* _Exercise_: Locate the line bearing "M109 1562 115" in the material below, then reproduce it and each following line up to and including the line bearing "16 142 0 151Z".
━━━━
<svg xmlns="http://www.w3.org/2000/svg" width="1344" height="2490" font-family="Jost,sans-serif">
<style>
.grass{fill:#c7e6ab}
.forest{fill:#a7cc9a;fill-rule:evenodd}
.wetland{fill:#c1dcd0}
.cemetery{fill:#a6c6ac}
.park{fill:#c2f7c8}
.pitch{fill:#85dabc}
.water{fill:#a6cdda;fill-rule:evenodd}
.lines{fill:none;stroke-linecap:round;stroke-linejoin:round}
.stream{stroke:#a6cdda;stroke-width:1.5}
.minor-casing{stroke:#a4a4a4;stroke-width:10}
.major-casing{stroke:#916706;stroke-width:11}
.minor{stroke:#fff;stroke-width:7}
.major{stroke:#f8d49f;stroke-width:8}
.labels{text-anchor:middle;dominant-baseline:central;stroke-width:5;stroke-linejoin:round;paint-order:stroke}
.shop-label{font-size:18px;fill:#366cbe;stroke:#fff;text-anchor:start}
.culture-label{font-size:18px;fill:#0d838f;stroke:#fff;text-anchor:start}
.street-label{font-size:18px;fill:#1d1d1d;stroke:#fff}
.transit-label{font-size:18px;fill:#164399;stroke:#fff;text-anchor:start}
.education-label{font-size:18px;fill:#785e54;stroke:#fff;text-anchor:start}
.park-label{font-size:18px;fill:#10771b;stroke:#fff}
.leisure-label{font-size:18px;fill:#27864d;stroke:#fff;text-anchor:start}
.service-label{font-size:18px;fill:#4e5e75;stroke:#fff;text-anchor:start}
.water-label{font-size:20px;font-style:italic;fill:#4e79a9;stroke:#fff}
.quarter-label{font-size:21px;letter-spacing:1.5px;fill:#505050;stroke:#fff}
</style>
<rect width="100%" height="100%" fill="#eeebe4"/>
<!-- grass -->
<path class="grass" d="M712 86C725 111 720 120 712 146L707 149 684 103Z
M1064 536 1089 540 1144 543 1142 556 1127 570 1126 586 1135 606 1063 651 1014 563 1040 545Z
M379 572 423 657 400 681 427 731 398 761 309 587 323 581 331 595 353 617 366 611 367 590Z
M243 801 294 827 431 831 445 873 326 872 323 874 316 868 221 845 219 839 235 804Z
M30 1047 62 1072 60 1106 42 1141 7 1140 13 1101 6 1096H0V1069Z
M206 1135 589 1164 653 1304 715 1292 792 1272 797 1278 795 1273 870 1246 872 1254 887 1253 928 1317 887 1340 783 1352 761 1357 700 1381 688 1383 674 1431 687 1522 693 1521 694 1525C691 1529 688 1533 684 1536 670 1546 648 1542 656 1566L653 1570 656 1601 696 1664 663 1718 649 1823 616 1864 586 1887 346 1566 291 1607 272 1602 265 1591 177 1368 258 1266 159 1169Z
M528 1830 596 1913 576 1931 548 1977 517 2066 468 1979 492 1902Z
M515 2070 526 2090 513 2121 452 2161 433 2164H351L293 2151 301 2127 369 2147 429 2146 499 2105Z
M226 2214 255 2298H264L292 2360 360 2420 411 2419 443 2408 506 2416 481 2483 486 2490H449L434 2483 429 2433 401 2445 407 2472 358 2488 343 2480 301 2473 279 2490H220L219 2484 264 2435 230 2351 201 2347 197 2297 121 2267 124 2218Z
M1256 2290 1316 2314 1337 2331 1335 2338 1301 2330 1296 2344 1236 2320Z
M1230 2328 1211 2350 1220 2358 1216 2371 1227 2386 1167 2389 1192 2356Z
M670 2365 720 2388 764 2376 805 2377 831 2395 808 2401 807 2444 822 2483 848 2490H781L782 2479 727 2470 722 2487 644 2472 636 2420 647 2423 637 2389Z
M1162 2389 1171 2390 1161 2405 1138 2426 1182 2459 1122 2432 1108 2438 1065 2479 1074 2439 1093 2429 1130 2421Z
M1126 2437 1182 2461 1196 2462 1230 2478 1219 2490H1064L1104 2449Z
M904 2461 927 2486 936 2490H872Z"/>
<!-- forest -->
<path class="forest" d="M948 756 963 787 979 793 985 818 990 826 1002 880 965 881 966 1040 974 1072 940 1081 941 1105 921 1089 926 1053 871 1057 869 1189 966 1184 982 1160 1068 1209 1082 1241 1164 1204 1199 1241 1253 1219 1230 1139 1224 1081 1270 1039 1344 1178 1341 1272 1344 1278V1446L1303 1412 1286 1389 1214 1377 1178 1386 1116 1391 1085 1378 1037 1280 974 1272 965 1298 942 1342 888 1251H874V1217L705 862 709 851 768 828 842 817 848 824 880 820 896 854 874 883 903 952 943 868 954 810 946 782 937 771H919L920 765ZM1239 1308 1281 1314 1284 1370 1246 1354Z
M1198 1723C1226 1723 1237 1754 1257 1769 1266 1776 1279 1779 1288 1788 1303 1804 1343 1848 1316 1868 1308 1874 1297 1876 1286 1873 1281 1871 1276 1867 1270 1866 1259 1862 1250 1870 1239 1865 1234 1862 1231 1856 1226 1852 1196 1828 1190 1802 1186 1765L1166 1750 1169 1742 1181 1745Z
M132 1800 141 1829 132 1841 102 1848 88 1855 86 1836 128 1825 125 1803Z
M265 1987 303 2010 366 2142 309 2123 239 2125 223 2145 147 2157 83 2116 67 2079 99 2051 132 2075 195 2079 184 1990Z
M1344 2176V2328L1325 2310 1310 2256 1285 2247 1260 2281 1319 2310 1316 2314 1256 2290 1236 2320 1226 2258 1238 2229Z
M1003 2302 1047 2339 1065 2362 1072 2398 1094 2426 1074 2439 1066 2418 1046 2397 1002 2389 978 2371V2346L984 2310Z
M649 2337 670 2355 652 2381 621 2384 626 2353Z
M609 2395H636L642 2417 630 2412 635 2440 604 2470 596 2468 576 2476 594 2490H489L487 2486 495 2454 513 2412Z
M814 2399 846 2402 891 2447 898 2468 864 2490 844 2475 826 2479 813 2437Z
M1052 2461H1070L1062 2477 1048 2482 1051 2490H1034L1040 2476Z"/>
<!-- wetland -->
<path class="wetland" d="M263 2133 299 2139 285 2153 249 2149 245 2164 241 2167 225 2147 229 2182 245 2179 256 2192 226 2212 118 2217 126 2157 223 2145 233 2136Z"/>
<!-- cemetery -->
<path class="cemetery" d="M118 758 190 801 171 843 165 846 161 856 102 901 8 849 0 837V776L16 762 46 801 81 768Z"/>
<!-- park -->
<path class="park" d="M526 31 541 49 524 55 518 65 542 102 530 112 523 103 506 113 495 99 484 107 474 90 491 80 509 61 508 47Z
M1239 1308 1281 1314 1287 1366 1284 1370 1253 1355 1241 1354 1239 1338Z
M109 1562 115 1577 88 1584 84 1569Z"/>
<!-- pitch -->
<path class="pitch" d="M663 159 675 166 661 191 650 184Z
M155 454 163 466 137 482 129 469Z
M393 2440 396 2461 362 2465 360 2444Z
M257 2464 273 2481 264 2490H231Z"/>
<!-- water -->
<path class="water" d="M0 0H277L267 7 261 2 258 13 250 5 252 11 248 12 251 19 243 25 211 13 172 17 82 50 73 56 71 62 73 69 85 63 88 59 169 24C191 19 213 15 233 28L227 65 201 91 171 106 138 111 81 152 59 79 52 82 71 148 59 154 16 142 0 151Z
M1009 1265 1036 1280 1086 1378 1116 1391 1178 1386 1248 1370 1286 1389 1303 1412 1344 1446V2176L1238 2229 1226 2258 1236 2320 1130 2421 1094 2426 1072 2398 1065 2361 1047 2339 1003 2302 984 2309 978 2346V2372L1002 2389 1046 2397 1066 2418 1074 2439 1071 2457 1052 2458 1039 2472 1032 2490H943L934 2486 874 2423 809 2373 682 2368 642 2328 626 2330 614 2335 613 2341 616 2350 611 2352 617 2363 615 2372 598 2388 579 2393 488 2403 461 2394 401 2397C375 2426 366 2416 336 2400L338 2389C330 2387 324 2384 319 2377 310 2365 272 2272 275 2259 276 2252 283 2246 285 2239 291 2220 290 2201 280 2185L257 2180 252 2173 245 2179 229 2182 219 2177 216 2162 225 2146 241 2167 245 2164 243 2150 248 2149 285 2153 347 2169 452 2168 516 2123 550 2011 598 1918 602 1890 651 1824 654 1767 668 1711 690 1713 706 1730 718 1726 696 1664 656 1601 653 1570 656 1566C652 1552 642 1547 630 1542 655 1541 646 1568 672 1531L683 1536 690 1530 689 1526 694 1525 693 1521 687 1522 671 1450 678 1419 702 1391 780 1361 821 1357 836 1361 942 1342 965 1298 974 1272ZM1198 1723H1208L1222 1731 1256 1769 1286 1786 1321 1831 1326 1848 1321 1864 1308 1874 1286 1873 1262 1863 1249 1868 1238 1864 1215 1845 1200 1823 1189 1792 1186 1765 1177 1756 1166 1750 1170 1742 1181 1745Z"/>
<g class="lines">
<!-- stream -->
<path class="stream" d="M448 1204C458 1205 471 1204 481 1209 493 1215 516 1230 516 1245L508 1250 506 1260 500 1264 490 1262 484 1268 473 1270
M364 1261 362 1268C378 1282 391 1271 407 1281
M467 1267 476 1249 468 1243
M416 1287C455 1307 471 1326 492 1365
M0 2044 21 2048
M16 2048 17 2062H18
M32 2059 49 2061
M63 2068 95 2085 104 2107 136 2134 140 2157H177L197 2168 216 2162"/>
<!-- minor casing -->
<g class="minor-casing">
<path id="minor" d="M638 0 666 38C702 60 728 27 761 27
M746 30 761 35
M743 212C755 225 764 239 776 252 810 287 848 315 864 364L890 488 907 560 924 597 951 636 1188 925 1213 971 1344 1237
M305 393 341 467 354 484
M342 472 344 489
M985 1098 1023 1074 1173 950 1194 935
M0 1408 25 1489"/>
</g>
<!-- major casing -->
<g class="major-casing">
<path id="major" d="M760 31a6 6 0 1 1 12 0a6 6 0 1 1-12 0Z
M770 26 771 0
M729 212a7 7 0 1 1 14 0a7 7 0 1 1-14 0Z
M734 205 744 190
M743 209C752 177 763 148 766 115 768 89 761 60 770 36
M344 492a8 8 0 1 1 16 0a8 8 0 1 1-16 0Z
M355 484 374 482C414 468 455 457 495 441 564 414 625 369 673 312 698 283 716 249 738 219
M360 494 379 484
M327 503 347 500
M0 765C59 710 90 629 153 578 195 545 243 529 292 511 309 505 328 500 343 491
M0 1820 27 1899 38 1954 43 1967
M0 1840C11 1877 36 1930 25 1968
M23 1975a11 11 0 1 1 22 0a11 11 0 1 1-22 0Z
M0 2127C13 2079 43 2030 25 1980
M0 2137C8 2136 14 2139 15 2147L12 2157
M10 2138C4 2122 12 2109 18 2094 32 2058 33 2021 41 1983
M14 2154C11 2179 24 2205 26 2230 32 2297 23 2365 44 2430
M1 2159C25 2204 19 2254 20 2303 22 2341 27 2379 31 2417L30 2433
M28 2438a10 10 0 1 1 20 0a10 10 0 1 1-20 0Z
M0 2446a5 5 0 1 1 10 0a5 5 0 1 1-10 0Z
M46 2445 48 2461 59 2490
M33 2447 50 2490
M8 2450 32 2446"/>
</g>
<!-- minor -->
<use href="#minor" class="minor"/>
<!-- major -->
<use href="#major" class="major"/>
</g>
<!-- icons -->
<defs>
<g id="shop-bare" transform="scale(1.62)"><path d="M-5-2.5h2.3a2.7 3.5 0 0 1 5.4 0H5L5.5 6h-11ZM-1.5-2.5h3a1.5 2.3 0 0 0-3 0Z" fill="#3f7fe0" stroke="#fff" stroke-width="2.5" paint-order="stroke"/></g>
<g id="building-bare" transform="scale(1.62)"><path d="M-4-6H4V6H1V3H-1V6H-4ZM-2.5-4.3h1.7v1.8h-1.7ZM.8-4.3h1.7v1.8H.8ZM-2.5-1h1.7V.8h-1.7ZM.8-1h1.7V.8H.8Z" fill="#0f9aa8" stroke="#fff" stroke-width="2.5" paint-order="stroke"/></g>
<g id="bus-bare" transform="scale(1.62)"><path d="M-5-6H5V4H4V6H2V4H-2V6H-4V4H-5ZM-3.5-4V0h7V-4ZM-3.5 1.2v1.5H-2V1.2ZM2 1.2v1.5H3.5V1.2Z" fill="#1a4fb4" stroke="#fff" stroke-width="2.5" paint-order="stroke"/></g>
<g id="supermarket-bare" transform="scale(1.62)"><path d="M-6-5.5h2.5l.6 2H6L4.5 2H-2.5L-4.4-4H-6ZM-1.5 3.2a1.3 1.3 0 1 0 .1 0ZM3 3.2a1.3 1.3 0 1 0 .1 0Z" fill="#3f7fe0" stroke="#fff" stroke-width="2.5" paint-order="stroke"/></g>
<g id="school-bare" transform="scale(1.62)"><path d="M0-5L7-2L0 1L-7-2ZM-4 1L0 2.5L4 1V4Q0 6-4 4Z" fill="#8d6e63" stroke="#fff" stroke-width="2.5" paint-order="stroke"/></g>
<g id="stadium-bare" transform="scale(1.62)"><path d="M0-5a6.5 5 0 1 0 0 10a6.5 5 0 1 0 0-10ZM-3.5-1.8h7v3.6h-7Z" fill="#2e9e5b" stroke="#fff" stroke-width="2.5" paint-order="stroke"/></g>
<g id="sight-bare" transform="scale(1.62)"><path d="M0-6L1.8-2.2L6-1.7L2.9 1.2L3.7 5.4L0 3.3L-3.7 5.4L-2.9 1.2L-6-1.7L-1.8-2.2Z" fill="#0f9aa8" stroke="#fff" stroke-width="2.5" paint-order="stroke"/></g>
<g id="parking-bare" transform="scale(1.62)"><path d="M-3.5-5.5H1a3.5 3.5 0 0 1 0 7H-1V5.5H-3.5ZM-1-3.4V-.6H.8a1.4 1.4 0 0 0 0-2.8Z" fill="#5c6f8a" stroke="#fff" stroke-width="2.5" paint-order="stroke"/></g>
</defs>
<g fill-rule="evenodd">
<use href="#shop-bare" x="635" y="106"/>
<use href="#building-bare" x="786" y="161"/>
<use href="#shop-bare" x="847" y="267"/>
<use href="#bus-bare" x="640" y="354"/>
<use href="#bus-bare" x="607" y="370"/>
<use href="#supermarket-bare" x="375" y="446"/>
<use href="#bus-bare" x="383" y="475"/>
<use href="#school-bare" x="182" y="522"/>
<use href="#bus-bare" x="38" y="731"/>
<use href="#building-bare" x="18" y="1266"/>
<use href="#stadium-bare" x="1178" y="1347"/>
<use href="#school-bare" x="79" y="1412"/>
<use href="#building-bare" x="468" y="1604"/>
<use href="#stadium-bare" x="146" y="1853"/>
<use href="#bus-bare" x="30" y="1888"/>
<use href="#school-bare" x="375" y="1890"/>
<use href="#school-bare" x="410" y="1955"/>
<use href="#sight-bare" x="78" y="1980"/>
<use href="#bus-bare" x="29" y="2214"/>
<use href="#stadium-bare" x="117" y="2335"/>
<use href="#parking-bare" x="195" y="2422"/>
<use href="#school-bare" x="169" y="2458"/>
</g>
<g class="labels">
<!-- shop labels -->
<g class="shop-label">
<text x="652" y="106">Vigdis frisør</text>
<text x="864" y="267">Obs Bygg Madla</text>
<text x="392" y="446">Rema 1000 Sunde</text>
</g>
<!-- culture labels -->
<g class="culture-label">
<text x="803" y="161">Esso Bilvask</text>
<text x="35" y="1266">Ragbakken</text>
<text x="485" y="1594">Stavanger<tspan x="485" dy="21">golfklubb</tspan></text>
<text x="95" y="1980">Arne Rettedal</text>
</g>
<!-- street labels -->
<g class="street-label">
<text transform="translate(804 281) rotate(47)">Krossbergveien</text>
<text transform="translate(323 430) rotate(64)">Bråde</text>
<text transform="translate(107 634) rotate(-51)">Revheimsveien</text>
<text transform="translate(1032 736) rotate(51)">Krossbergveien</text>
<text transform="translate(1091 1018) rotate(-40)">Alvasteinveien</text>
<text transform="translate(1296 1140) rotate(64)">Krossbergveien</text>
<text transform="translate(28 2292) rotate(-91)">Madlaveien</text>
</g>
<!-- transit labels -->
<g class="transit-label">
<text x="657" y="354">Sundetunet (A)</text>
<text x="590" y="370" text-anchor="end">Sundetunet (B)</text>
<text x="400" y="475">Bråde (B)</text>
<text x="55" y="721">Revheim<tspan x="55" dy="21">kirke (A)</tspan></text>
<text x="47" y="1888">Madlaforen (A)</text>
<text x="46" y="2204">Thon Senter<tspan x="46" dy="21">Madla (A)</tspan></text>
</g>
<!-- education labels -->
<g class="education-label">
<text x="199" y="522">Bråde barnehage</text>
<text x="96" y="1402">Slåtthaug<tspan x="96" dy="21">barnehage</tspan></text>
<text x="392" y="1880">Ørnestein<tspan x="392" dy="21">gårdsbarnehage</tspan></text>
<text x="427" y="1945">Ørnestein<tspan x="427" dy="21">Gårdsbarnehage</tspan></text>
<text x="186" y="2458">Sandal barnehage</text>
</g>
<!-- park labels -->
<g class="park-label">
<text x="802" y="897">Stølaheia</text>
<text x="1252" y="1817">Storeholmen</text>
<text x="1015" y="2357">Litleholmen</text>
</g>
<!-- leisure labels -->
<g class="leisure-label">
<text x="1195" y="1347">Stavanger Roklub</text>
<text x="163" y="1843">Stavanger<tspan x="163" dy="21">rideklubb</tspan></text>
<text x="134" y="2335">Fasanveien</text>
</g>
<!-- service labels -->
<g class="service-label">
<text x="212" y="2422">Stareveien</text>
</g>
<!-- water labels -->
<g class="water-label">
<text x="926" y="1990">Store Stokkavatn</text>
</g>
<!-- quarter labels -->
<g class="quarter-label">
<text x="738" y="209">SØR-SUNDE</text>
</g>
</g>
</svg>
━━━━
* _Written response_:
M109 1562 115 1577 88 1584 84 1569Z"/>
<!-- pitch -->
<path class="pitch" d="M663 159 675 166 661 191 650 184Z
M155 454 163 466 137 482 129 469Z
M393 2440 396 2461 362 2465 360 2444Z
M257 2464 273 2481 264 2490H231Z"/>
<!-- water -->
<path class="water" d="M0 0H277L267 7 261 2 258 13 250 5 252 11 248 12 251 19 243 25 211 13 172 17 82 50 73 56 71 62 73 69 85 63 88 59 169 24C191 19 213 15 233 28L227 65 201 91 171 106 138 111 81 152 59 79 52 82 71 148 59 154 16 142 0 151Z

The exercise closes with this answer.